Exercise brief: Transcribe exactly, and only, the lines from the one containing "8: (209, 71)" through the end of the entries below, leaving the pictures out.

Exercise inputs:
-*-

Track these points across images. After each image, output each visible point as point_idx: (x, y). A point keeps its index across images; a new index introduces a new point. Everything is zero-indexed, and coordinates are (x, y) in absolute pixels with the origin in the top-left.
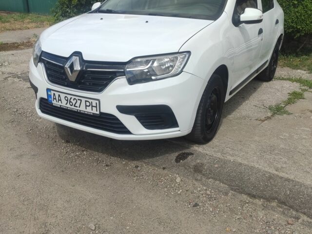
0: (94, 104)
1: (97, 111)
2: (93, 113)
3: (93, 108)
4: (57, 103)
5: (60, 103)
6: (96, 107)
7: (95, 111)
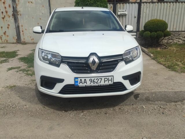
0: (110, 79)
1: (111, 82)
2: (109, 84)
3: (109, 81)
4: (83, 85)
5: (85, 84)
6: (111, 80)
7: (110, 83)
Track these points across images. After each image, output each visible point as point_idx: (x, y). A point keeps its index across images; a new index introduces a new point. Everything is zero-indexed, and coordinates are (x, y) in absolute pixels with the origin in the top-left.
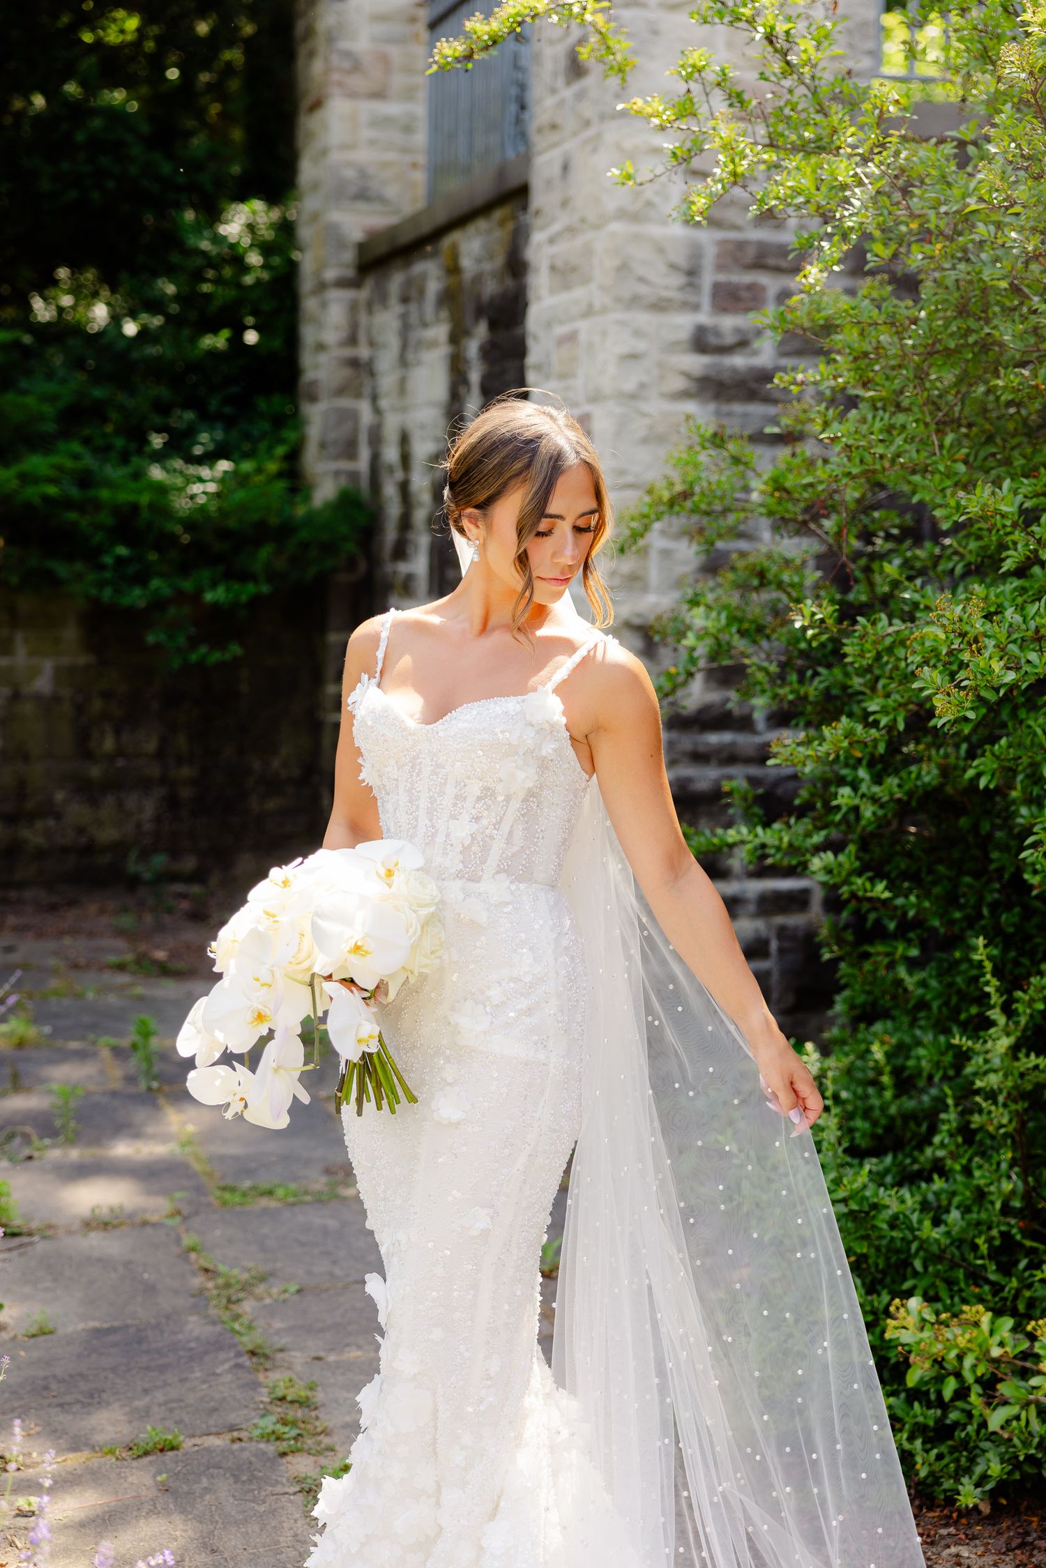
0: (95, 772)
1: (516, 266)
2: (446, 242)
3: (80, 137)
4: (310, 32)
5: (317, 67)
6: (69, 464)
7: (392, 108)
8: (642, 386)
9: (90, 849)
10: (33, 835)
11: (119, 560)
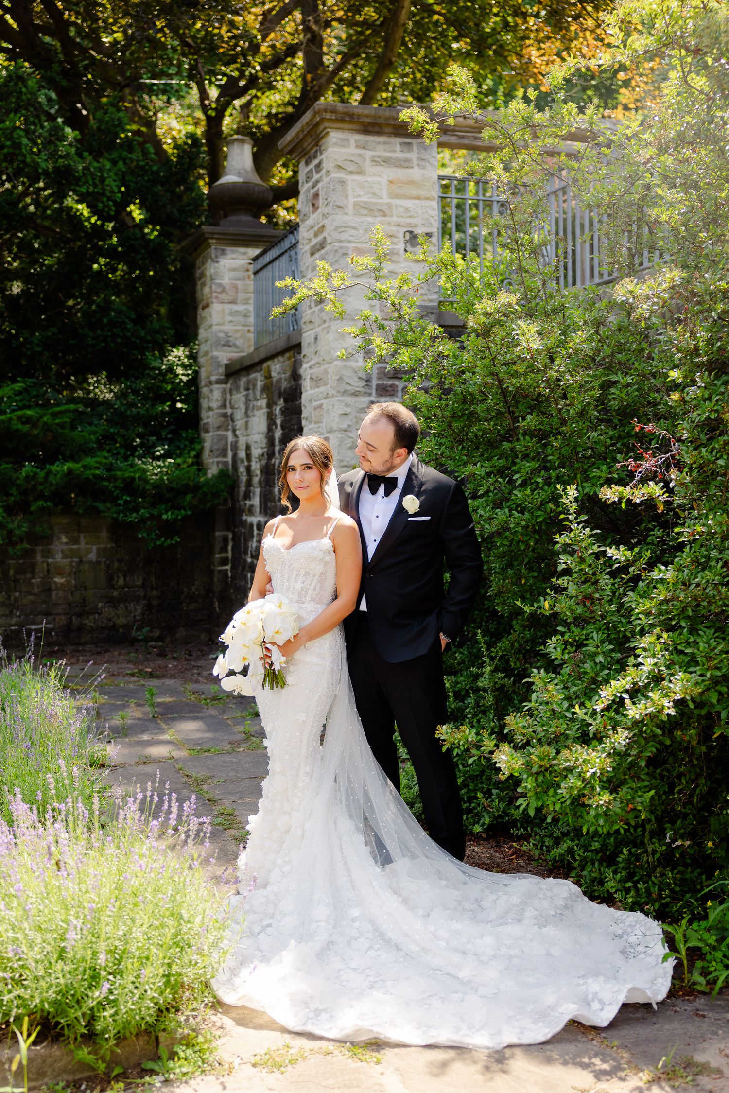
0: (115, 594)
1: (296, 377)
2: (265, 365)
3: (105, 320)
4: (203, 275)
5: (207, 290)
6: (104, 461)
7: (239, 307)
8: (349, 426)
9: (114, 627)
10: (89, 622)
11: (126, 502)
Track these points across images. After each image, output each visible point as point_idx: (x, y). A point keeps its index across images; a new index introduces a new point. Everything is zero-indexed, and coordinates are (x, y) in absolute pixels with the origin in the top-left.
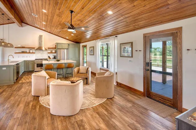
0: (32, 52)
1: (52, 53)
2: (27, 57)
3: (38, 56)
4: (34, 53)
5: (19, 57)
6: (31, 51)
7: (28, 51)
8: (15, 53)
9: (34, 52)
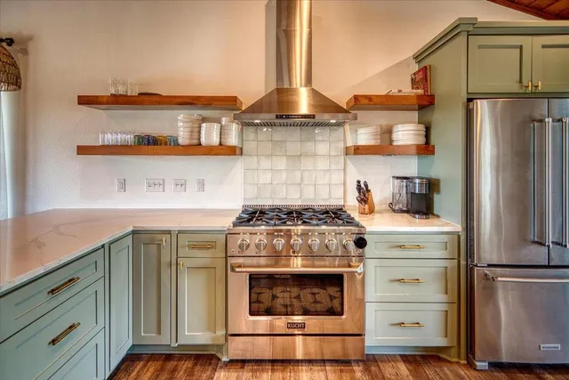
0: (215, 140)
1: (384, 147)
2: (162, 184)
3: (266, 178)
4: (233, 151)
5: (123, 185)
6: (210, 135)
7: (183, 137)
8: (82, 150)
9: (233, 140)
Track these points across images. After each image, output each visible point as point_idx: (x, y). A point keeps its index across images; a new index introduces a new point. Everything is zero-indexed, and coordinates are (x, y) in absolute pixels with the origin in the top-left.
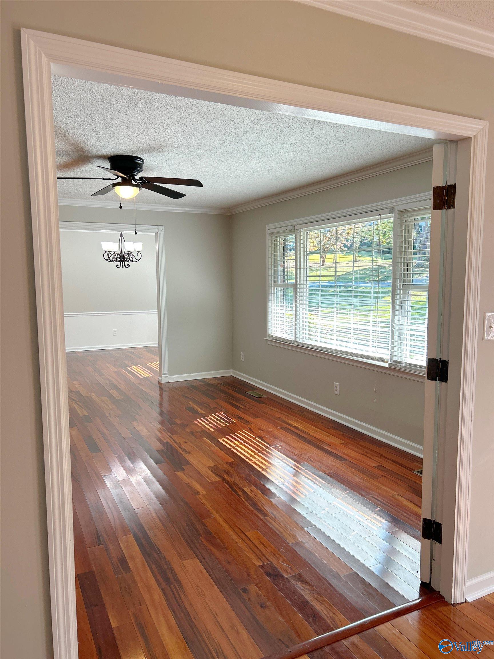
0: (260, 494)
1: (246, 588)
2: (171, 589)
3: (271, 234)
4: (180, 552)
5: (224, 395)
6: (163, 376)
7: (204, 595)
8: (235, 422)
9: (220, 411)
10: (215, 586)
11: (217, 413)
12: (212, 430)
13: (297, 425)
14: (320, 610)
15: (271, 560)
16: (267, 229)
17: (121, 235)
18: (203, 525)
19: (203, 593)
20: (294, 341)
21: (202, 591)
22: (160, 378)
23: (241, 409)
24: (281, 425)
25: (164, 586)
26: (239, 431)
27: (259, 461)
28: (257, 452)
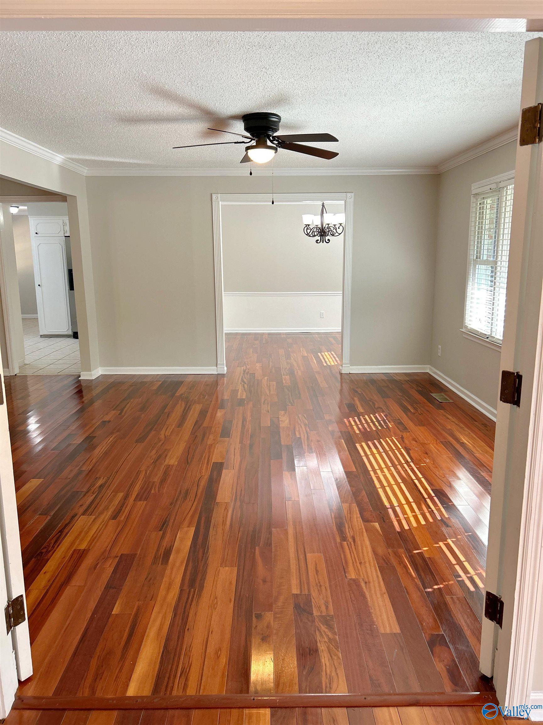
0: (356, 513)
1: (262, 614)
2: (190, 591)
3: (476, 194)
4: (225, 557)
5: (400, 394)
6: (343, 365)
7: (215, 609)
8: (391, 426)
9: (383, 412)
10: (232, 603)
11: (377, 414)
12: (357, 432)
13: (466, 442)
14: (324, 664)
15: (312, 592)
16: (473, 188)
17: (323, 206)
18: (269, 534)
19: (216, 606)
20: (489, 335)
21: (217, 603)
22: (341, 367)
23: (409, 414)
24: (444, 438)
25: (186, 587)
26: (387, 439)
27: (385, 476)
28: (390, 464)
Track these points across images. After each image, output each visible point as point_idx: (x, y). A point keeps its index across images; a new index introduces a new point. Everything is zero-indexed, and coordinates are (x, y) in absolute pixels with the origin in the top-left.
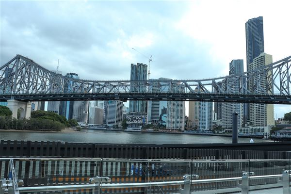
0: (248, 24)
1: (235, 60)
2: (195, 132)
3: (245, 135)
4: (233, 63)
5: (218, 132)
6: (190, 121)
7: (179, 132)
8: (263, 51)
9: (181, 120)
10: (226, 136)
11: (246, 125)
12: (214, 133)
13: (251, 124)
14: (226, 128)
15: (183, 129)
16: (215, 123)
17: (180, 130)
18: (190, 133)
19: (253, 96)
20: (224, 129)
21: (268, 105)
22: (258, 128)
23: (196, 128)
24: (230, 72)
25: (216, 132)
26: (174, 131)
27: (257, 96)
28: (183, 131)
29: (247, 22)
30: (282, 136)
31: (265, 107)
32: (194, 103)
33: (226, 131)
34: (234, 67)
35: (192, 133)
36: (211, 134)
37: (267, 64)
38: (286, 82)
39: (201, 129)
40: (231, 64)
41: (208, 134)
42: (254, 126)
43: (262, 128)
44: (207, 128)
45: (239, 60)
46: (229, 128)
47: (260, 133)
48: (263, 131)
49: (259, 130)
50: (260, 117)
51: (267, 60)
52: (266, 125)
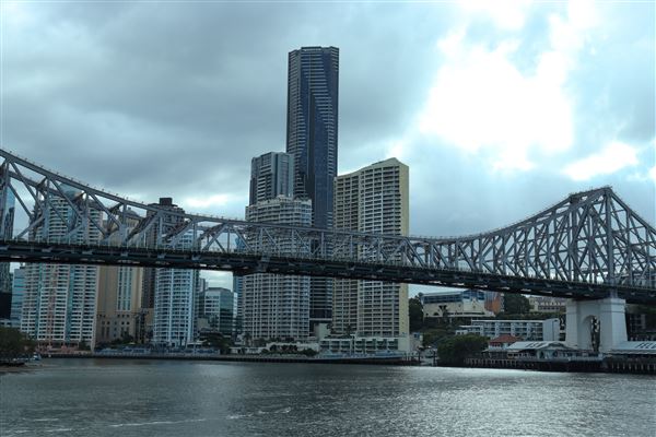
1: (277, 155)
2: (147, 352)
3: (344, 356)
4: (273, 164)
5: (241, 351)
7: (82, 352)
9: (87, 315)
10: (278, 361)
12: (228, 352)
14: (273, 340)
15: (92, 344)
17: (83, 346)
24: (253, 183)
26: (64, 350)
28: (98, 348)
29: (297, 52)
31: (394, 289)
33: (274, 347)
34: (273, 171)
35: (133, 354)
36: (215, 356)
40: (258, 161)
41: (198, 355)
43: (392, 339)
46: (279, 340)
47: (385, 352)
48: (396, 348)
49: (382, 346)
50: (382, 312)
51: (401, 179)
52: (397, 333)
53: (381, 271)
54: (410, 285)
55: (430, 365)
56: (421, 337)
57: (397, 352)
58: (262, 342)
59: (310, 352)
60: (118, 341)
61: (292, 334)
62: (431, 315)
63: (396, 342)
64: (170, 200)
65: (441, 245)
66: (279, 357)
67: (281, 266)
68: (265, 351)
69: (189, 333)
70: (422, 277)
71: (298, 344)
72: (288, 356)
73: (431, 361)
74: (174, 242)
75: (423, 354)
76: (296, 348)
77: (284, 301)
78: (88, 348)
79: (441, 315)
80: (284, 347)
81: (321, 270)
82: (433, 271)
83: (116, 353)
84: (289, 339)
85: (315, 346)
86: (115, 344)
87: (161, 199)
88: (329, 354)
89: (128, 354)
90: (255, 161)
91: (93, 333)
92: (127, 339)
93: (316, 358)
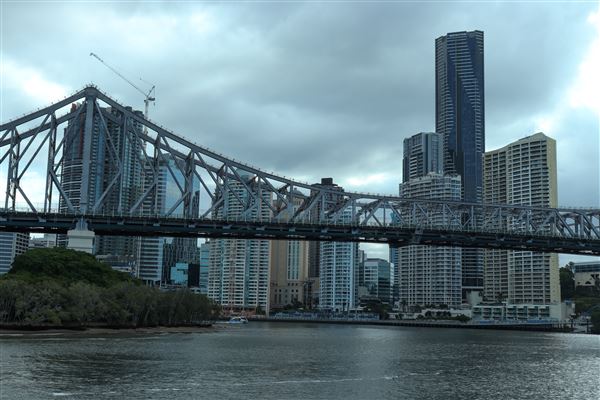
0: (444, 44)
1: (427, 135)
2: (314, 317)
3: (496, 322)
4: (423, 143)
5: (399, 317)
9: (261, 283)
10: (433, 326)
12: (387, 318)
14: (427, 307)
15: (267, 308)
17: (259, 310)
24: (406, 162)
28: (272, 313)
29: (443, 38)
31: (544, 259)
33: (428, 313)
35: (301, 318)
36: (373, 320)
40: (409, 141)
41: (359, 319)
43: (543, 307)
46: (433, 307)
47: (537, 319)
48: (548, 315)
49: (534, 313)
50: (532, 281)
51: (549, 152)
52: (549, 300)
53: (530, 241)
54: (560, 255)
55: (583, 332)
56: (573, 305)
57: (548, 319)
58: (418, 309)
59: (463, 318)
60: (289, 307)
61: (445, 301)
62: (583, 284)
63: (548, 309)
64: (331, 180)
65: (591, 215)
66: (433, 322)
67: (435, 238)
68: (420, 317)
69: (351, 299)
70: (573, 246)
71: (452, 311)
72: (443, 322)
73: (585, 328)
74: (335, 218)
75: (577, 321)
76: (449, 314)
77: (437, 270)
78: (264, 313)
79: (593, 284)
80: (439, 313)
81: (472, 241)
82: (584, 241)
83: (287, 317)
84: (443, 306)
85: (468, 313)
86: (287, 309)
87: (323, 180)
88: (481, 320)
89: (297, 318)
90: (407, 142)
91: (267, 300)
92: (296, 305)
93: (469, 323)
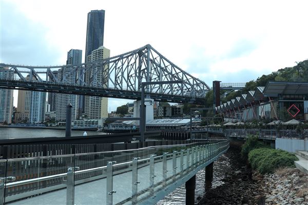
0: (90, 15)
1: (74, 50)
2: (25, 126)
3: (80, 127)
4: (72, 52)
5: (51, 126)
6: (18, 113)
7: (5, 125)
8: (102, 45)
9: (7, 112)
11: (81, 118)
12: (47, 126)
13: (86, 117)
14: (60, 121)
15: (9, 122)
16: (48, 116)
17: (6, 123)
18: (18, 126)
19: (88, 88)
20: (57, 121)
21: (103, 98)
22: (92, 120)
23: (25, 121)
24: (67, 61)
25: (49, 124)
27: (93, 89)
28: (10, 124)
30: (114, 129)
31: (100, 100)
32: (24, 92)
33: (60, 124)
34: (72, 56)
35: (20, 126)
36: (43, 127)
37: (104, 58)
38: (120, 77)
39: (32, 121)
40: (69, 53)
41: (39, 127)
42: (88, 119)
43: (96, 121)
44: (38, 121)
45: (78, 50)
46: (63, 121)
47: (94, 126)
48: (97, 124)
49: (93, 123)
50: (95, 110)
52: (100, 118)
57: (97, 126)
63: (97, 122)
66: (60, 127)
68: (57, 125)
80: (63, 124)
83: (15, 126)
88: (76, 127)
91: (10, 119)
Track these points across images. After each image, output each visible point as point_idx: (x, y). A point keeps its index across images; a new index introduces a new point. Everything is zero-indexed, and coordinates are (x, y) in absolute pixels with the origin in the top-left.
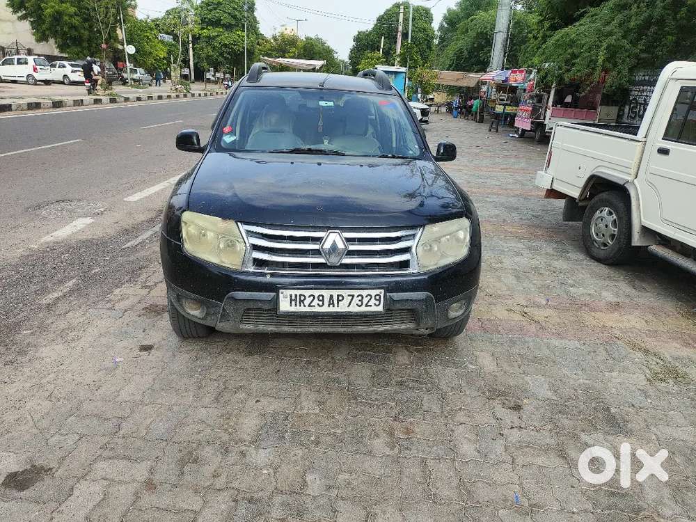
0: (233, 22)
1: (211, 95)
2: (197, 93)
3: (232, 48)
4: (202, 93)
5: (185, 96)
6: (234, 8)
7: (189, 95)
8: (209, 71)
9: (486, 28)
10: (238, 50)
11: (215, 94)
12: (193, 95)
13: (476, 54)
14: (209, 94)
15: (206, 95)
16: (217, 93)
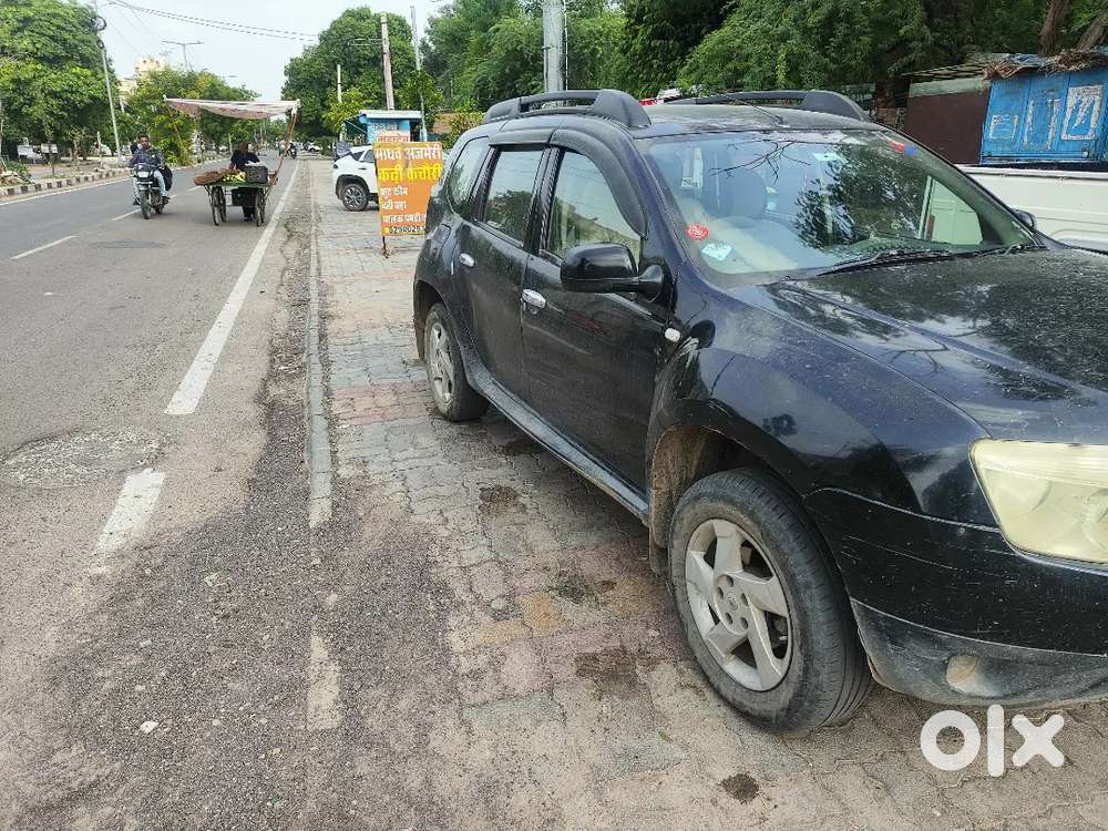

-*-

Result of the task:
8: (209, 71)
9: (486, 28)
10: (238, 50)
11: (215, 94)
12: (193, 95)
13: (476, 54)
14: (209, 94)
15: (206, 95)
16: (217, 93)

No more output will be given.